To do:
1. Answer these from the passage about "Silent Night":
(a) How long was the walk from St. Nicholas Church to Arnsdorf?
(b) In what city was Joseph Mohr hospitalized?
(c) According to Gruber's account, what single instrument was to accompany the melody?
2. Please explain why Joseph Mohr visited Franz Xaver Gruber on December 24th, 1818, using the passage about "Silent Night".

Supplied text:
- - - -

Minggu, 04 Oktober 2009
CHRISTMAS: The Story of "Stille Nacht ! Heilige Nacht!"
LEGACY OF A HUMBLE AUSTRIAN PRIEST.
On December 24th, the day before Christmas, in 1818 the young assistant pastor of St. Nicholas Church in the Austrian village of Oberndorf took a twenty minute walk from the church to the nearby village of Arnsdorf to visit his friend Franz Xaver Gruber. Gruber was a verger (lay minister) and the organist at St. Nicholas. He was also the schoolmaster in Arnsdorf.
The young assistant pastor, Joseph Mohr had been assigned to the newly built St. Nicholas Church a year earlier after poor health had forced his superiors to remove him from his post as assistant pastor in the village of Mariapfarr and hospitalize him in Salzburg. Upon being released from the hospital he was assigned to St. Nicholas Church in Oberndorf where he became good friends with Franz Gruber.
Like Gruber, Mohr had studied music. Mohr played the guitar and wrote spiritual poetry in his spare time to relax. The purpose of the December 24th visit to Gruber's home was to ask a favor. In his hand was a poem he had written while ministering in Mariapfarr. Now, he wanted Gruber to put the poem to music so it could be sung at the Christmas Eve Midnight Mass that night.
According to a later written account by Gruber, Mohr requested that Gruber "compose a suitable melody for two solo voices with choir and the accompaniment of one guitar". Gruber wrote the desired melody and at Mass that evening the parishioners heard the beautiful carol that we know as "Silent Night" performed for the first time.

- - - -

(Extracted page text data)
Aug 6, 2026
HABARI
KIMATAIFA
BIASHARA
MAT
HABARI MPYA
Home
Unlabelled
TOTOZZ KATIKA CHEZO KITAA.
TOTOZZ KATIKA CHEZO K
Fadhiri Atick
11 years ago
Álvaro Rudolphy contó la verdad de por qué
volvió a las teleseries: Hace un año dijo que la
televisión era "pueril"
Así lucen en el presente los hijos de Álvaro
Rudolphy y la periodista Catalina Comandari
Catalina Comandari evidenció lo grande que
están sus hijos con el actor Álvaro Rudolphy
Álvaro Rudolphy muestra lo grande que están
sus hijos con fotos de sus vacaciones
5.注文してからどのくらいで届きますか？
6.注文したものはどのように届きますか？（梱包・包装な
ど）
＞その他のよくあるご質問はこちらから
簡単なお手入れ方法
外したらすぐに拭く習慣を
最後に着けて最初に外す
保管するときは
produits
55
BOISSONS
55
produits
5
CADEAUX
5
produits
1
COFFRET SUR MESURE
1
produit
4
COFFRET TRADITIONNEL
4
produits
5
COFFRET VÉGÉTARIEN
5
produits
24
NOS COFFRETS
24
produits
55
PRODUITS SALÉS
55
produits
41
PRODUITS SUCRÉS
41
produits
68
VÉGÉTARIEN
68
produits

- - - -

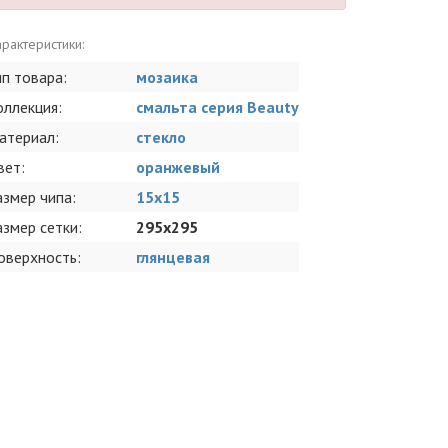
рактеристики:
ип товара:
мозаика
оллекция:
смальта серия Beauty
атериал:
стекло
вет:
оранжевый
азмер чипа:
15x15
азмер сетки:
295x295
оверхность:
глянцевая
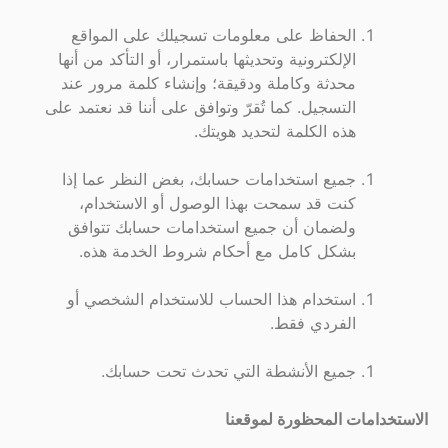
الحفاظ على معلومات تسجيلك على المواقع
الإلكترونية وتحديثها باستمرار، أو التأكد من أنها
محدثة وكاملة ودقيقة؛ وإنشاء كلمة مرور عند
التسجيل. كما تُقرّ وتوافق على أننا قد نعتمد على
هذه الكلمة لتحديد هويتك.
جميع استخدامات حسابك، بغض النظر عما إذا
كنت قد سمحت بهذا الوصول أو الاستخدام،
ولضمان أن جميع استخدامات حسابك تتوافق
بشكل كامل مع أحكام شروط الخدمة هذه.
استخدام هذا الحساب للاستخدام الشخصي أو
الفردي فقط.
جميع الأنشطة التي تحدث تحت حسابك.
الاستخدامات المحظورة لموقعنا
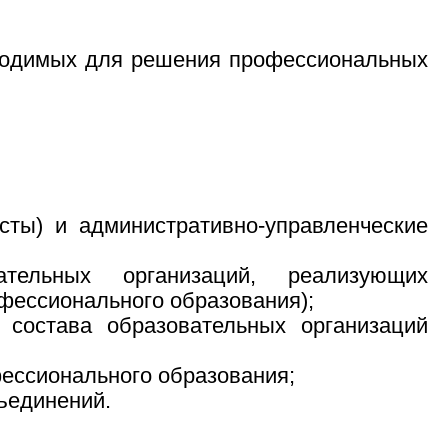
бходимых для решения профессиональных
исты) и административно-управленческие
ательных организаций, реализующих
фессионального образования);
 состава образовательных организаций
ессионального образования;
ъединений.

- - - -

Solution set:
1.
(a) Twenty minutes.
(b) Salzburg.
(c) One guitar.

2. Mohr went to ask Gruber a favor. He wanted Gruber to set to music a poem Mohr had written while ministering in Mariapfarr, so it could be sung at the Christmas Eve Midnight Mass that night.